Algeria and the Arab Spring

by HAMZA HAMOUCHENE

A year ago, waves of uprisings in the Middle East and North Africa swept away western-backed tyrants one after the other – first Tunisia’s Ben Ali, then Egypt’s Mubarak… It seemed the list of toppled dictators was bound to go on and on. These uprisings were unforgettable historical events and the emancipatory experience was so contagious that people all over the world were inspired. Occupiers from London to Wall Street were proud to “Walk like an Egyptian”.

These revolts had echoes in other countries because they shared the same detonators of the explosion: authoritarianism, inegalitarian development, high unemployment, poverty, endemic corruption and nepotism, a suffocated political life, repression, human rights abuses, a frustrated educated youth without horizons and parasitic bourgeoisies who continue their protected robbery, exploitation and self-enrichment.

The reactions converged into violent riots between January 4 – 10 in several cities. These of course were contained by a bloated police force. ‘Algiers the White’ became ‘Algiers the Blue’ in reference to the uniform of 140,000 policemen who successfully suppressed all the marches and demonstrations organised by political parties and by figures of the civil society in the following weeks.

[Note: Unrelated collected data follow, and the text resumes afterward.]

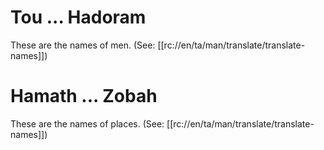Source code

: # Tou ... Hadoram

These are the names of men. (See: [[rc://en/ta/man/translate/translate-names]])

# Hamath ... Zobah

These are the names of places. (See: [[rc://en/ta/man/translate/translate-names]])

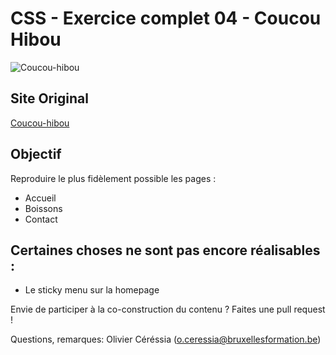 # CSS - Exercice complet 04 - Coucou Hibou #

![Coucou-hibou](http://cepegra-labs.be/webdesign/git/full/03-ara/img/ara-git.jpg)

## Site Original ##

[Coucou-hibou](http://coucouhibou.net)

## Objectif ##

Reproduire le plus fidèlement possible les pages :

- Accueil
- Boissons
- Contact

## Certaines choses ne sont pas encore réalisables : ##

- Le sticky menu sur la homepage

Envie de participer à la co-construction du contenu ? Faites une pull request ! 

Questions, remarques: Olivier Céréssia (o.ceressia@bruxellesformation.be)
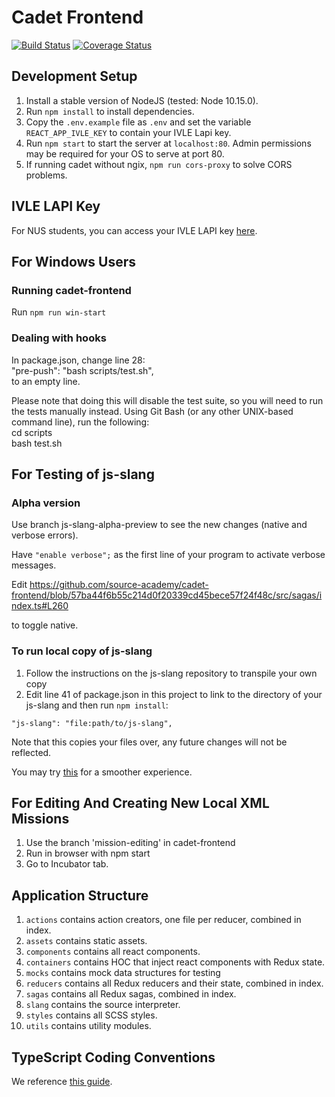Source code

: # Cadet Frontend 

[![Build Status](https://travis-ci.org/source-academy/cadet-frontend.svg?branch=master)](https://travis-ci.org/source-academy/cadet-frontend)
[![Coverage Status](https://coveralls.io/repos/github/source-academy/cadet-frontend/badge.svg?branch=travis)](https://coveralls.io/github/source-academy/cadet-frontend?branch=travis)

## Development Setup

1. Install a stable version of NodeJS (tested: Node 10.15.0).
2. Run `npm install` to install dependencies.
3. Copy the `.env.example` file as `.env` and set the variable `REACT_APP_IVLE_KEY`
   to contain your IVLE Lapi key.
4. Run `npm start` to start the server at `localhost:80`. Admin permissions may
   be required for your OS to serve at port 80.
5. If running cadet without ngix, `npm run cors-proxy` to solve CORS problems.
   
## IVLE LAPI Key
For NUS students, you can access your IVLE LAPI key [here](https://ivle.nus.edu.sg/LAPI/default.aspx).

## For Windows Users

### Running cadet-frontend
Run `npm run win-start`

### Dealing with hooks
In package.json, change line 28:\
"pre-push": "bash scripts/test.sh",\
to an empty line.

Please note that doing this will disable the test suite, so you will need to run the tests manually instead. Using Git Bash (or any other UNIX-based command line), run the following:\
cd scripts\
bash test.sh

## For Testing of js-slang

### Alpha version

Use branch js-slang-alpha-preview to see the new changes (native and verbose errors).

Have `"enable verbose";` as the first line of your program to activate verbose messages.

Edit https://github.com/source-academy/cadet-frontend/blob/57ba44f6b55c214d0f20339cd45bece57f24f48c/src/sagas/index.ts#L260

to toggle native.

### To run local copy of js-slang

1. Follow the instructions on the js-slang repository to transpile your own copy
2. Edit line 41 of package.json in this project to link to the directory of your js-slang and then run `npm install`:

`"js-slang": "file:path/to/js-slang",`

Note that this copies your files over, any future changes will not be reflected. 

You may try [this](https://medium.com/@alexishevia/the-magic-behind-npm-link-d94dcb3a81af) for a smoother experience.

## For Editing And Creating New Local XML Missions

1. Use the branch 'mission-editing' in cadet-frontend
2. Run in browser with npm start
2. Go to Incubator tab.

## Application Structure

1. `actions` contains action creators, one file per reducer, combined in index.
2. `assets` contains static assets.
3. `components` contains all react components.
4. `containers` contains HOC that inject react components with Redux state.
5. `mocks` contains mock data structures for testing
6. `reducers` contains all Redux reducers and their state, combined in index.
7. `sagas` contains all Redux sagas, combined in index.
8. `slang` contains the source interpreter.
9. `styles` contains all SCSS styles.
10. `utils` contains utility modules.

## TypeScript Coding Conventions

We reference [this guide](https://github.com/piotrwitek/react-redux-typescript-guide).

All this indicates that Algeria has not been spared from the wind of revolution, and like their counterparts in other Arab countries, Algerians have expressed the same aspirations to freedom and dignity. The rapidity with which the flames of revolt spread – thanks to Al Jazeera – gave the illusion that change will happen overnight and regimes will fall one after the other like a house of cards. That did not happen!

Why is Algeria not following in the footsteps of Egypt and Tunisia in toppling dictators? A revolutionary experience along the lines of the Tunisian and Egyptian scenarios will be very difficult to reproduce in Algeria, but that does not mean that Algeria is immune or protected from the wind of change.
Why such a task is hard to achieve

Despotism in Algeria is collegial. It is shared and not concentrated in the hands of one person/one family that focuses all the hatred and grudges. A diffuse dictatorship like the Algerian one is harder to dislodge than those that offer a precise target to popular resentment like the Shah in Iran, Suharto in Indonesia or Ben Ali in Tunisia, just to cite a few examples. The oligarchic coalitions have a larger base than personalised dictatorships, which makes them less fragile. They are also more resistant because they conceded some power to the people, especially to the large and complex networks.

On top of that, the oil rents contribute significantly to regime longevity and stability by pacifying the population and delaying any radicalisation of the popular anger, especially with the recent redistribution of the petro-dollars à la Bouteflika.